BEGIN Available data

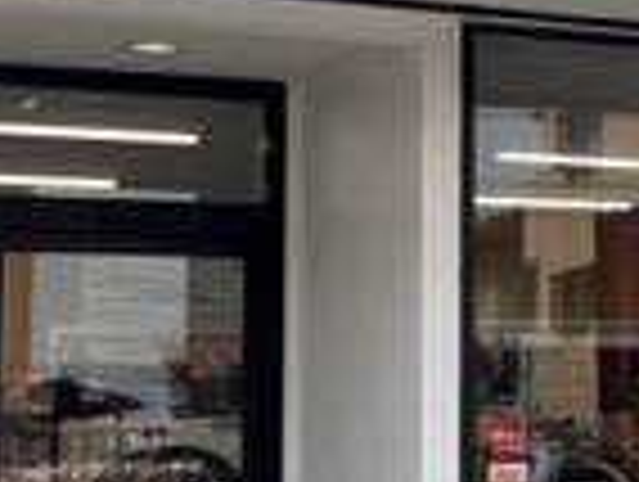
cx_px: 1004
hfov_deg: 15.3
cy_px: 221
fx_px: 2163
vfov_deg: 12.7
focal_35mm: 117
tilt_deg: +6.3
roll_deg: +2.2
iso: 50
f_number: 1.6
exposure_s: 1/1225
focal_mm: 5.1
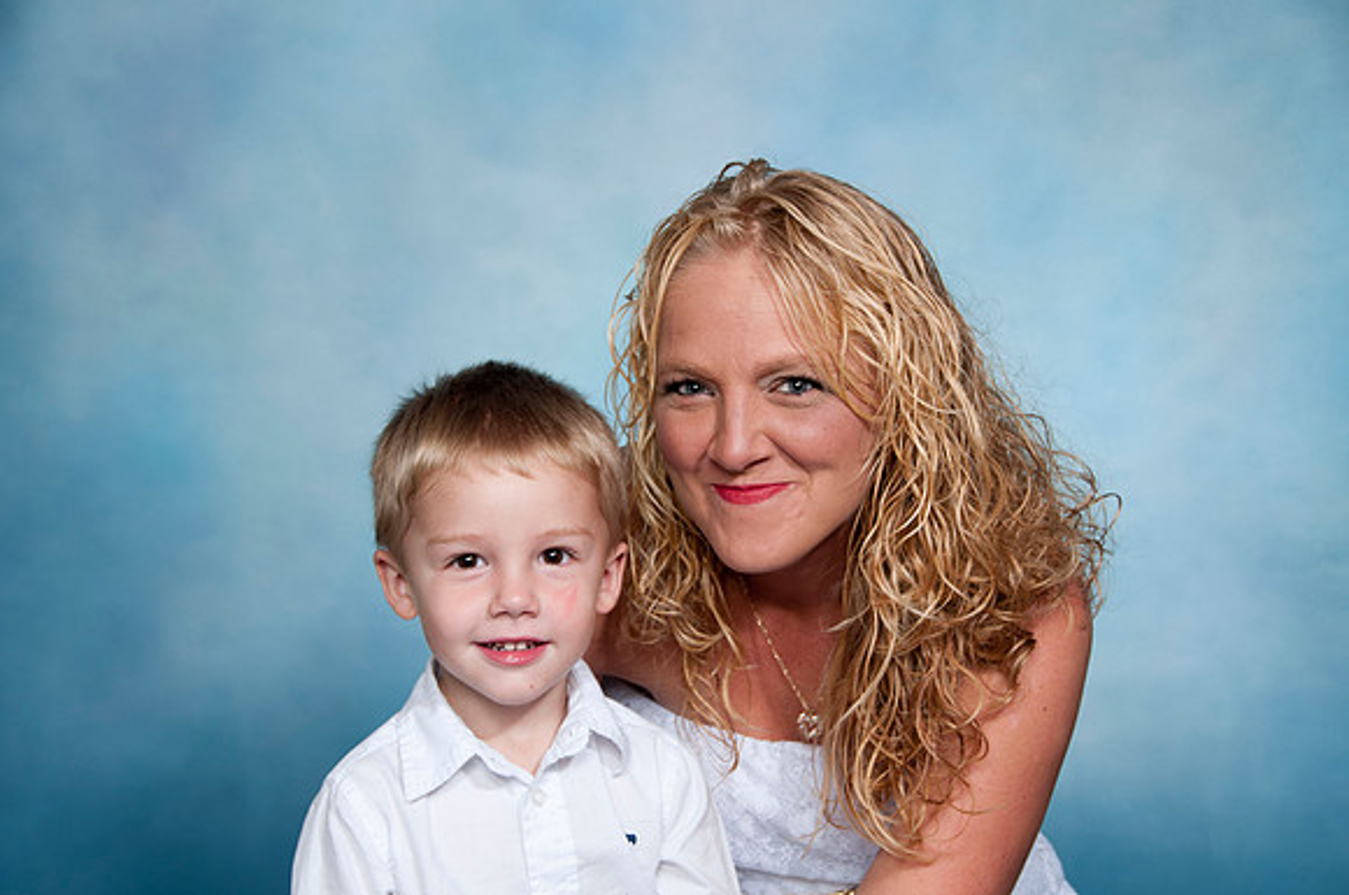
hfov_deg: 27.0
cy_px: 448
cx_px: 674
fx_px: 2806
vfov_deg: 18.1
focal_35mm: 75
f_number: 7.1
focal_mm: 50
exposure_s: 1/60
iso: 100
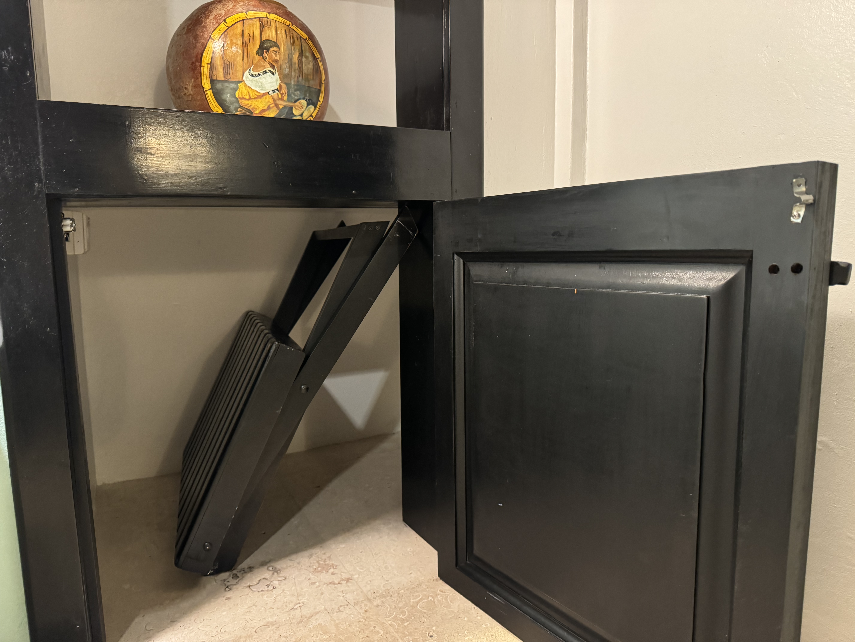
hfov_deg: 71.6
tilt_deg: -6.8
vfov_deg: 56.8
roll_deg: +0.8
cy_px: 321
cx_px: 428
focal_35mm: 24
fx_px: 593
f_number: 1.78
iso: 1000
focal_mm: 6.76
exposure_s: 1/40
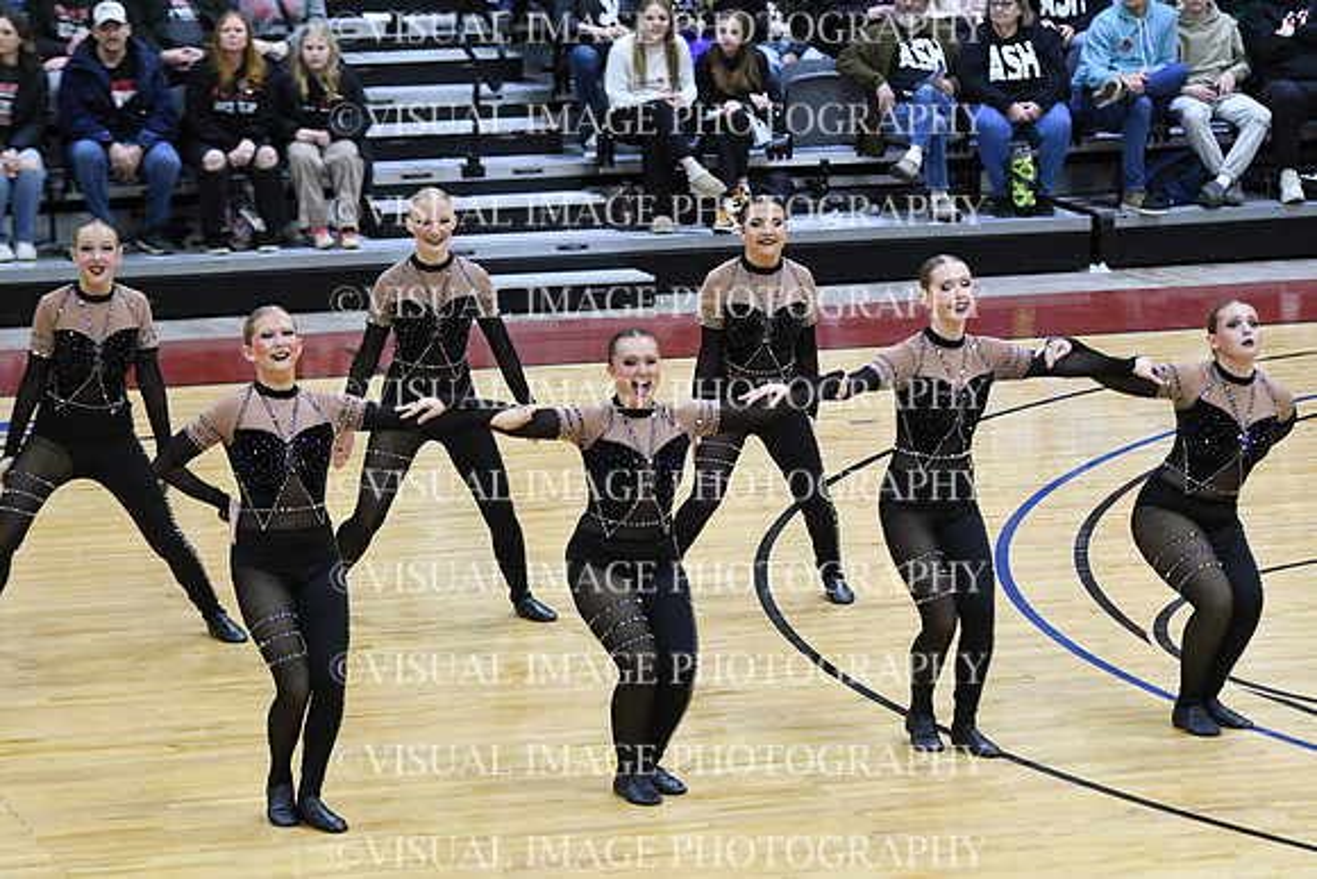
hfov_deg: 13.4
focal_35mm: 153
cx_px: 658
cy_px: 440
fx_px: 5598
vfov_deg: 9.0
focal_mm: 102
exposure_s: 1/400
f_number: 2.8
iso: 3200
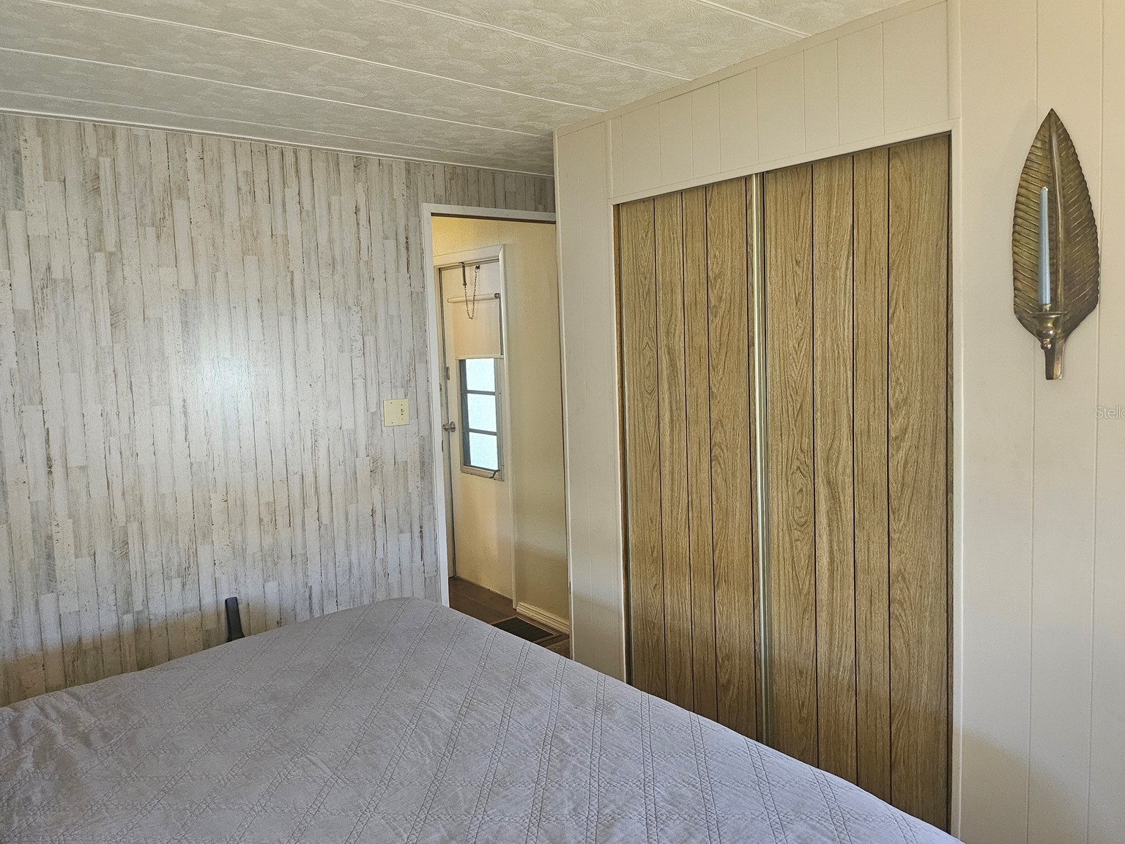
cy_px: 412
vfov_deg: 54.9
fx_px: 812
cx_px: 579
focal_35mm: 25
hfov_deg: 69.4
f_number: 1.8
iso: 640
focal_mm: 5
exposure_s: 1/120
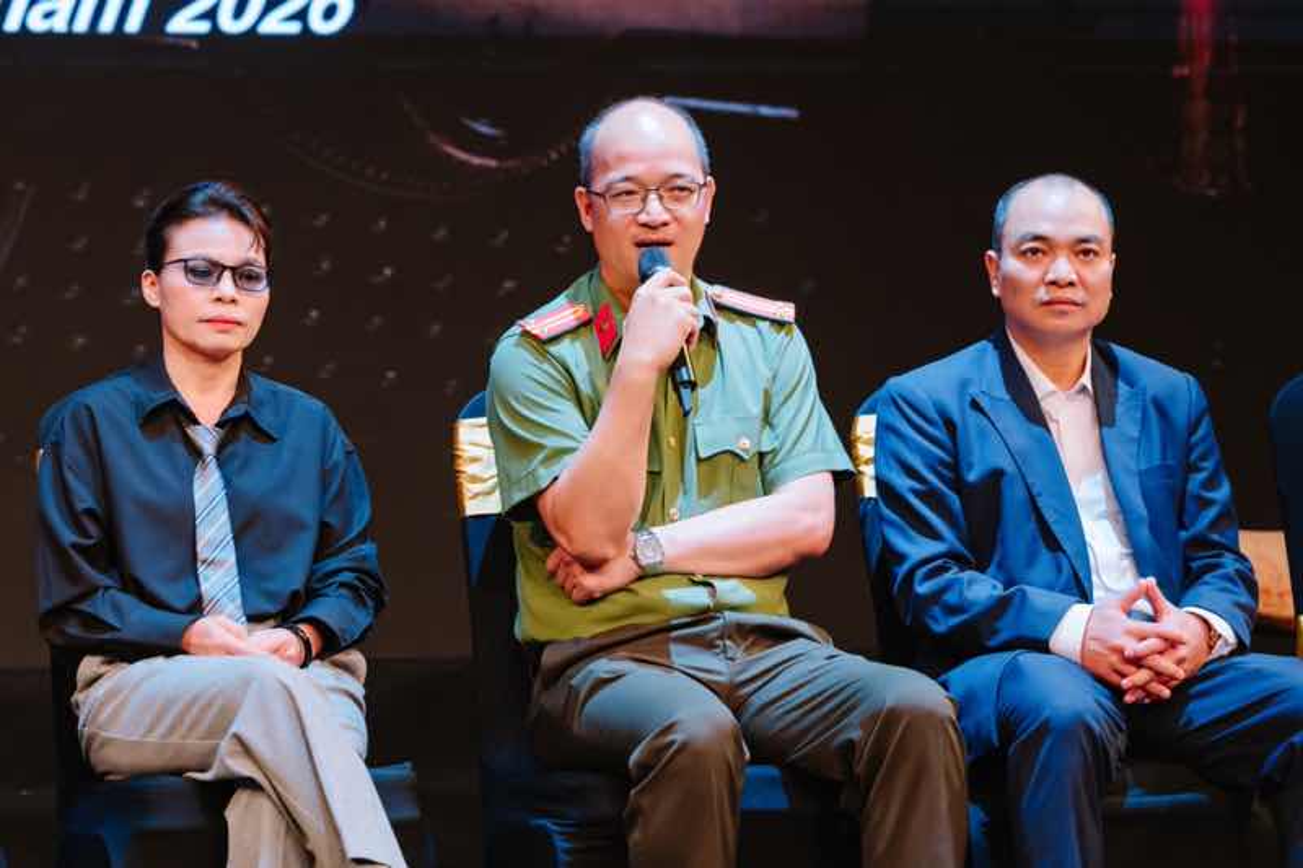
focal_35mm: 195
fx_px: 7056
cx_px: 652
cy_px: 434
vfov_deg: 7.0
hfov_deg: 10.6
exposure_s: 1/250
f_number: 4
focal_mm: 130
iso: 1000
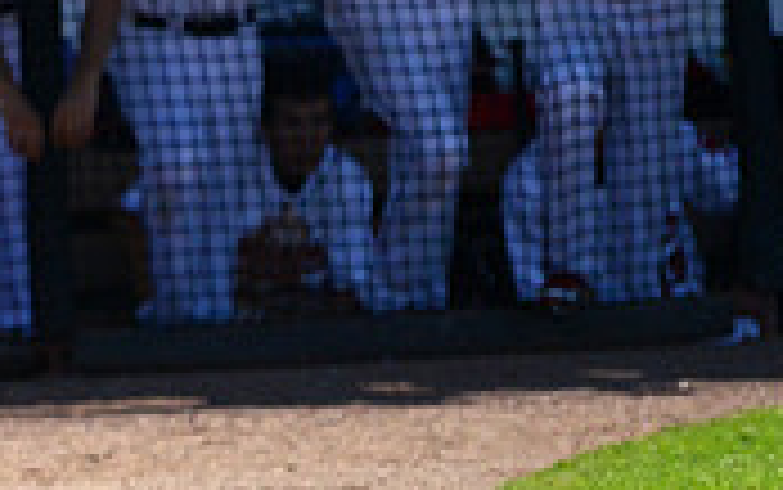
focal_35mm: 1069
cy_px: 94
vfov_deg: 1.2
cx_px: -446
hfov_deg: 2.0
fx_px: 22826
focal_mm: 210
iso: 1000
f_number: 5.3
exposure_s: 1/8000
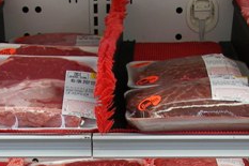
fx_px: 760
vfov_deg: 12.1
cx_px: 143
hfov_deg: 18.6
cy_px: 216
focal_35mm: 110
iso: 50
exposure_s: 1/40
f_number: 2.8
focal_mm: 6.8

END Available data

Can the lines from the one with "hfov_deg: 10.6" to the end of the records above be quoted exactly, both ends included, with every picture omitted?

**Response below**
hfov_deg: 10.6
exposure_s: 1/250
f_number: 4
focal_mm: 130
iso: 1000
focal_35mm: 1069
cy_px: 94
vfov_deg: 1.2
cx_px: -446
hfov_deg: 2.0
fx_px: 22826
focal_mm: 210
iso: 1000
f_number: 5.3
exposure_s: 1/8000
fx_px: 760
vfov_deg: 12.1
cx_px: 143
hfov_deg: 18.6
cy_px: 216
focal_35mm: 110
iso: 50
exposure_s: 1/40
f_number: 2.8
focal_mm: 6.8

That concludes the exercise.